# GBAA State Field June 21-22 Who's In?



## red1691 (May 28, 2014)

We The Ogeechee Bowmen of Savannah will be hosting the 2014 GBAA State Field and the 2014 NFAA Southeastern Field  at our Home range in Scott Stell Park. Check our club web site for map in contact tab www.ogeecheebowmen.com . Here are the registration forms, or you can find them under the news tab on our web site


----------



## gretchp (May 29, 2014)

so do i have to complete both forms? both fees? adult female compound shooter.....


----------



## Archery Mom (May 29, 2014)

You can compete in one or both.. You do not have to compete in both. One is the state Championship and the other is the Southeastern (where there are multiple shooting sites and the scores are compiled to determine the winners)


----------



## red1691 (May 29, 2014)

As Archery Mom said, If you only want to shoot the GBAA State Field you only have to fill out the GBAA registration form and mail it in, if one only wants to shoot the NFAA Sectional they would fill it out, and mail it in, IF you want to shoot in both you will need to fill out both and mail them both in. + the fees for either one or both, how ever one choose's..


----------



## Monster02 (May 30, 2014)

I'm there!!


----------



## watermedic (May 30, 2014)

Thought you was in Kentucky??





HaHa!!


----------



## Tracker1 (Jun 5, 2014)

Bump!!!


----------



## Tracker1 (Jun 5, 2014)

Do you have a physical address for the range I can put into my GPS?


----------



## watermedic (Jun 5, 2014)

L. Scott Stell Park
156 Louis Scott Stell Jr Park Rd
 Savannah, GA 31419


----------



## Archery Mom (Jun 5, 2014)

whatcha cooking Ricky?


----------



## oldgeez (Jun 5, 2014)

if I can get a ride


----------



## red1691 (Jun 6, 2014)

Archery Mom said:


> whatcha cooking Ricky?



Not 100% sure just yet, still working on an adequate cheep(FREE) cook! But as it stands right now, 1/3 lb burgers, Drunken Brats & onions, Hot dogs!


----------



## red1691 (Jun 6, 2014)

Thanks for the Bump, and Range Location You'll!!!


----------



## red1691 (Jun 9, 2014)

The Range is ready, and the targets are pasted up with aiming dots on the Animal round!
Need to get those pre-registrations in to save on the late fee!


----------



## oldgeez (Jun 10, 2014)

I can't figure out how to preregister on the new web site?????


----------



## PATfromPA (Jun 11, 2014)

I was planning on going, however car issues have dipped into my archery account for this trip :'(


----------



## Big John (Jun 11, 2014)

We should have a few LOGA shooting!!!

Oldgeez We are working on that as we speak!!!


----------



## red1691 (Jun 11, 2014)

oldgeez said:


> I can't figure out how to preregister on the new web site?????

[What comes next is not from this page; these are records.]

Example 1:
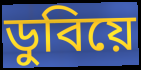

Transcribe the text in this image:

ডুবিয়ে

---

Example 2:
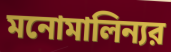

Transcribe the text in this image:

মনোমালিন্যর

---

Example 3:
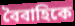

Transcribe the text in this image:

বৈবাহিকে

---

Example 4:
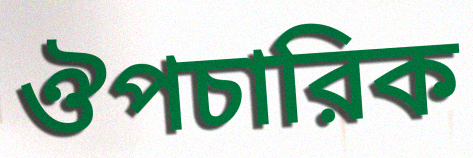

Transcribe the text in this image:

ঔপচারিক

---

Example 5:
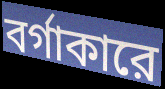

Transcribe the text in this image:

বর্গাকারেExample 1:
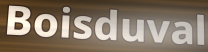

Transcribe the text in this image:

Boisduval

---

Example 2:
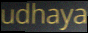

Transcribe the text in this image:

udhaya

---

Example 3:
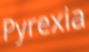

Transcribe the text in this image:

Pyrexia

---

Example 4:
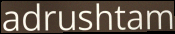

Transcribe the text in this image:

adrushtam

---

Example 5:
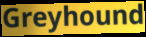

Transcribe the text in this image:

Greyhound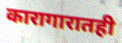
कारागारातही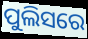
ପୁଲିସରେ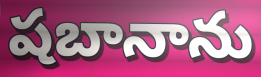
షబానానుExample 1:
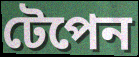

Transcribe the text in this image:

টেপেন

You just have to do it the old fashion way, print off and mail, or download fill in and email to host club.

In reality all registrations should go to the Host Club Not the GBAA! The Host Club and there officers is who is to run the shoots, not the GBAA Officers, they are there to support the host club if needed!


----------



## red1691 (Jun 14, 2014)

Need to get those registrations in to save on the Late Fee!


----------



## oldgeez (Jun 14, 2014)

need e mail for ogeechee


----------



## 900 Shooter (Jun 15, 2014)

Ricky,
What time is the range going to be open for practice on Friday?


----------



## red1691 (Jun 15, 2014)

900 Shooter said:


> Ricky,
> What time is the range going to be open for practice on Friday?

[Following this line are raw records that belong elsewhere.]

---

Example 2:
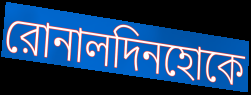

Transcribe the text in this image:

রোনালদিনহোকে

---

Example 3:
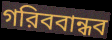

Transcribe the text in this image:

গরিববান্ধব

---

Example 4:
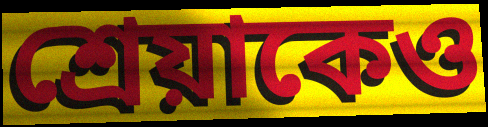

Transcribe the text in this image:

শ্রেয়াকেও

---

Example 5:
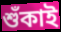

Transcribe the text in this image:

শুঁকাইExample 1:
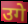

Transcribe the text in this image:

उगे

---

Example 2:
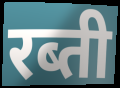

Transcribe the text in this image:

रब्ती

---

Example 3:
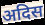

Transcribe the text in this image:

अदिस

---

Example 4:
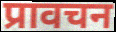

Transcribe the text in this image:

प्रावचन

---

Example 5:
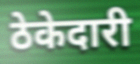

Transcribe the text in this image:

ठेकेदारी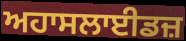
ਅਹਾਸਲਾਈਡਜ਼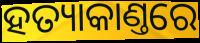
ହତ୍ୟାକାଣ୍ତରେ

The Gate at the Park is opened around 7:00 am, and there was new target faces up for now, so any time Friday you should be good!


----------



## red1691 (Jun 15, 2014)

oldgeez said:


> need e mail for ogeechee




mail@ogeecheebowmen.com  It can be found under the contact tab of our web site www.ogeecheebowmen.com
Well at least you can send an email message from there!!


----------



## red1691 (Jun 15, 2014)

As of this afternoon I have 26 GBAA registrations and 17 Southeastern registrations some dual reg.
Need to get those reg. in,If you need to email them send them to the club email email@ogeecheebowmen.com


----------



## Monster02 (Jun 18, 2014)

bump! ready for this weekend!!


----------



## Monster02 (Jun 19, 2014)

is it Sat yet???


----------



## red1691 (Jun 19, 2014)

No, but we can start at 5:00 pm Friday!!!!!!


----------